Phoenix > Boek 4
4 Plinius, tekst 8: massale belangstelling
Het gerucht deed de ronde over de kolonie: ze liepen allen toe en iedereen bekeek de jongen zelf alsof het een wonder was, iedereen vroeg, luisterde en vertelde. De volgende dag hielden ze de kust bezet, ze bekeken de zee en wat maar op zee lijkt. De jongens zwommen en hij zwom tussen dezen, maar voorzichtiger. De dolfijn kwam opnieuw op tijd, opnieuw naar de jongen. Die vluchtte samen met de anderen. De dolfijn sprong op uit het water, alsof hij uitnodigde en terugriep, en hij dook en draaide allerlei kringen in het water en ontwarde ze weer. De tweede (volgende) dag gebeurde dit, de derde dag, meerdere dagen, totdat de mensen, die opgevoed waren door de zee, de schaamte om angst te tonen (om te vrezen) bekropen. Ze naderden en speelden en riepen namen, ze raakten hem zelfs aan en streelden hem zelfs, terwijl hij zich aanbood.
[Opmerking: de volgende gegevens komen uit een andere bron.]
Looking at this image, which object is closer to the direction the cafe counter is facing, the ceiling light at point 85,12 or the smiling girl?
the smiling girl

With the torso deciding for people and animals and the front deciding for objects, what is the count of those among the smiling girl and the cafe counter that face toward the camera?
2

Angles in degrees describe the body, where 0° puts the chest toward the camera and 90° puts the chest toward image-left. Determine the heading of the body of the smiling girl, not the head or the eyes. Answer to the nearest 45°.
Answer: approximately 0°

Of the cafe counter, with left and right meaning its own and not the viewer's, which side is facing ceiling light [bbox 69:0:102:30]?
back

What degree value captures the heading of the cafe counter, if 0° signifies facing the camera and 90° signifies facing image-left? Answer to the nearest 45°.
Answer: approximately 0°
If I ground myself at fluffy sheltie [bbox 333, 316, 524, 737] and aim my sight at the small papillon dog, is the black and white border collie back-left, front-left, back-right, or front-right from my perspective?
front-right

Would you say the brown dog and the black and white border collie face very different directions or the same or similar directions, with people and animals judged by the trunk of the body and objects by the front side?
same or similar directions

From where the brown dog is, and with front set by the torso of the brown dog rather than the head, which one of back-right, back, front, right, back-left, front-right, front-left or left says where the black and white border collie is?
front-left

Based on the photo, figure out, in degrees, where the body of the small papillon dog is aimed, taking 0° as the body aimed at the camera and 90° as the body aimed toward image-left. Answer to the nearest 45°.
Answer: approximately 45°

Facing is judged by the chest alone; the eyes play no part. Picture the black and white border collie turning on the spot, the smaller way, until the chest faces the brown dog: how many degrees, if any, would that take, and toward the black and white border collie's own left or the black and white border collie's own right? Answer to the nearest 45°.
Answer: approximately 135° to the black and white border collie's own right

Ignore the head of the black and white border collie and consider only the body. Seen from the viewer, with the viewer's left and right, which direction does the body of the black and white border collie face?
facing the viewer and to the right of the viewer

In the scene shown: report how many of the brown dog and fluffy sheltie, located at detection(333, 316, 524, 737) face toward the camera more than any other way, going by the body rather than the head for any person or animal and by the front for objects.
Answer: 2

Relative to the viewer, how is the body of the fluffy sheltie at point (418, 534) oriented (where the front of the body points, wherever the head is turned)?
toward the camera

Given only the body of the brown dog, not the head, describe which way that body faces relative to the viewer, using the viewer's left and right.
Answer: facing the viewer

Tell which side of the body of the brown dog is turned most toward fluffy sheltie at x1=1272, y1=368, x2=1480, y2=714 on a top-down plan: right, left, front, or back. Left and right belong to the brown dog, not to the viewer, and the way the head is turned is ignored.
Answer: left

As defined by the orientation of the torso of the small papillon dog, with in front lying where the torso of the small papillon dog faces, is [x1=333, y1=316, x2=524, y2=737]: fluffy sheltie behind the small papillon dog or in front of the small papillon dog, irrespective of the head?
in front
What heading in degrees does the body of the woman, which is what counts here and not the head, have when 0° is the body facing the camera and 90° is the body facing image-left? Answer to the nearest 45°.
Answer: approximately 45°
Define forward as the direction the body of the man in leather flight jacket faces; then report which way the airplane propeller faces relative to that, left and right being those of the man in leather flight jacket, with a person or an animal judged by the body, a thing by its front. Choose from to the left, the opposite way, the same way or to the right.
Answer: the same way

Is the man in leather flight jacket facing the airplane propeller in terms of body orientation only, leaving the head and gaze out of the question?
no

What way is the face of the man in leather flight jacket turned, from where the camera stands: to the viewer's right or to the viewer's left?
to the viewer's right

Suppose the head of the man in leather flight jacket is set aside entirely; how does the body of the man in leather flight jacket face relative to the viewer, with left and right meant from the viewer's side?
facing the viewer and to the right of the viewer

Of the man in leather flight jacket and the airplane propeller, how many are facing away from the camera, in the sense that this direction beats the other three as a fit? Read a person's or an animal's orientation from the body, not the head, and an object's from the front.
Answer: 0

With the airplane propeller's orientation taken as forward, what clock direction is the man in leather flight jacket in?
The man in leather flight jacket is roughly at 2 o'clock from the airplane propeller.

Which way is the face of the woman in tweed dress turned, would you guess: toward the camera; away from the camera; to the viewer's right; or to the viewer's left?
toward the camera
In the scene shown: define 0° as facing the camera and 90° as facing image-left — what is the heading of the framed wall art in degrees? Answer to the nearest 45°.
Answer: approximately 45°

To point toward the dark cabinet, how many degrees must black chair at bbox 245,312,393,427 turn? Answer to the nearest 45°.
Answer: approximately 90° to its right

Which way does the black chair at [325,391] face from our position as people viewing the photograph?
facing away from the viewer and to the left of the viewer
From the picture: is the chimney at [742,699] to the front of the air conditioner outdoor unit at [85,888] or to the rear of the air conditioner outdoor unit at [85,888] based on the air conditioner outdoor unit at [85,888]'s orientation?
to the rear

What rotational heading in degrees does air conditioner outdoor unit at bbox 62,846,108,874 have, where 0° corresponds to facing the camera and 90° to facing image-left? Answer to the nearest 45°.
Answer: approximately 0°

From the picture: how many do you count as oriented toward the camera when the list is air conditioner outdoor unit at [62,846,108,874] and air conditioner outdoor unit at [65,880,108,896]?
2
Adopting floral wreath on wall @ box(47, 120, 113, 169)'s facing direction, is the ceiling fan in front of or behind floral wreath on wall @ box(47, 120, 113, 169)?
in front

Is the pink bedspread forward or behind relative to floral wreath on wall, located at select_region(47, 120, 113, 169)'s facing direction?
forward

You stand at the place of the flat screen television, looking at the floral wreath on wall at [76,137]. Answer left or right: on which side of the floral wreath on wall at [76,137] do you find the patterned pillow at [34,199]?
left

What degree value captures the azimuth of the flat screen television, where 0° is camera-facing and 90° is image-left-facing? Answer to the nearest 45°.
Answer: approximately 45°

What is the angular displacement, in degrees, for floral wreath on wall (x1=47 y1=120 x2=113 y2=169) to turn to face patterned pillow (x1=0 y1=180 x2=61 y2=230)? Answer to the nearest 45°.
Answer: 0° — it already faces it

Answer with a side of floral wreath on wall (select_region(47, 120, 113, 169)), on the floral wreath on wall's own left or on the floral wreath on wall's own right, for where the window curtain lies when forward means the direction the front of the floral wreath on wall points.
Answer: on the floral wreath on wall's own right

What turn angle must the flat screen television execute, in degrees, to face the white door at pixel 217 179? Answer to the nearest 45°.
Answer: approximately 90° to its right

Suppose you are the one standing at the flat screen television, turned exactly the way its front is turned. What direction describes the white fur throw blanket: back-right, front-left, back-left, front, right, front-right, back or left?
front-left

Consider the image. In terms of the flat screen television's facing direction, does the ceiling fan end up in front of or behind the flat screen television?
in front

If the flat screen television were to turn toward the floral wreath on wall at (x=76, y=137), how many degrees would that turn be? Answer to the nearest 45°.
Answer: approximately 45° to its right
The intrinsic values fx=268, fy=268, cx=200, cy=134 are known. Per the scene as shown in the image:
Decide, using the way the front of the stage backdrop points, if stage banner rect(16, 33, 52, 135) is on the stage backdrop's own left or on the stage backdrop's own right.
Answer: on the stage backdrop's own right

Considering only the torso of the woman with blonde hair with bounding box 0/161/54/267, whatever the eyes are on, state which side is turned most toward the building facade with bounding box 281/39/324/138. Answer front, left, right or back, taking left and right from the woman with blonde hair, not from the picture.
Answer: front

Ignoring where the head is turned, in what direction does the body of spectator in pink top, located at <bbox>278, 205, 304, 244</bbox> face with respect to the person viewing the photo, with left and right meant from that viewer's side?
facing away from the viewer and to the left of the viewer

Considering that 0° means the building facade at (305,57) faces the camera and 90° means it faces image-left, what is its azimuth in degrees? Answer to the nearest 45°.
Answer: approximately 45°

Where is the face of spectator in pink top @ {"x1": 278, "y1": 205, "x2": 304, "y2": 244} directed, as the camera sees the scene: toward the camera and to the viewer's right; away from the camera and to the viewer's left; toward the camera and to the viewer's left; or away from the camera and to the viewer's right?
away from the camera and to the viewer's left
Hun lef groeide terwijl ze uitprobeerden. Vooral de jongen, die het eerst ontdekt had, zwom naar de zwemmende, sprong op zijn rug, werd gedragen en teruggedragen, hij meende dat hij herkend en bemind werd en beminde zichzelf. Geen van beiden vreesde, geen van beiden werd gevreesd. Het vertrouwen van deze en de tamheid van die nam toe. En ook de andere jongens zwommen tegelijk links en rechts terwijl ze aanspoorden en waarschuwden.Nog een andere dolfijn -wat ook wonderlijk was- zwom samen, maar slechts als toeschouwer en gezel. Want hij deed niets hetzelfde of hij verdroeg dat niet, maar hij leidde die andere en leidde hem terug, zoals de andere jongens de jongen (leiden). Het is ongelofelijk, maar het is toch zo waar als het vorige, de dolfijn, als rijdier en speelkameraad van de jongens, liet zich ook geregeld op het land trekken en nadat hij gedroogd was op het zand en toen hij het warm gekregen had, rolde hij zich terug in de zee. (liet hij zich terug in de zee rollen)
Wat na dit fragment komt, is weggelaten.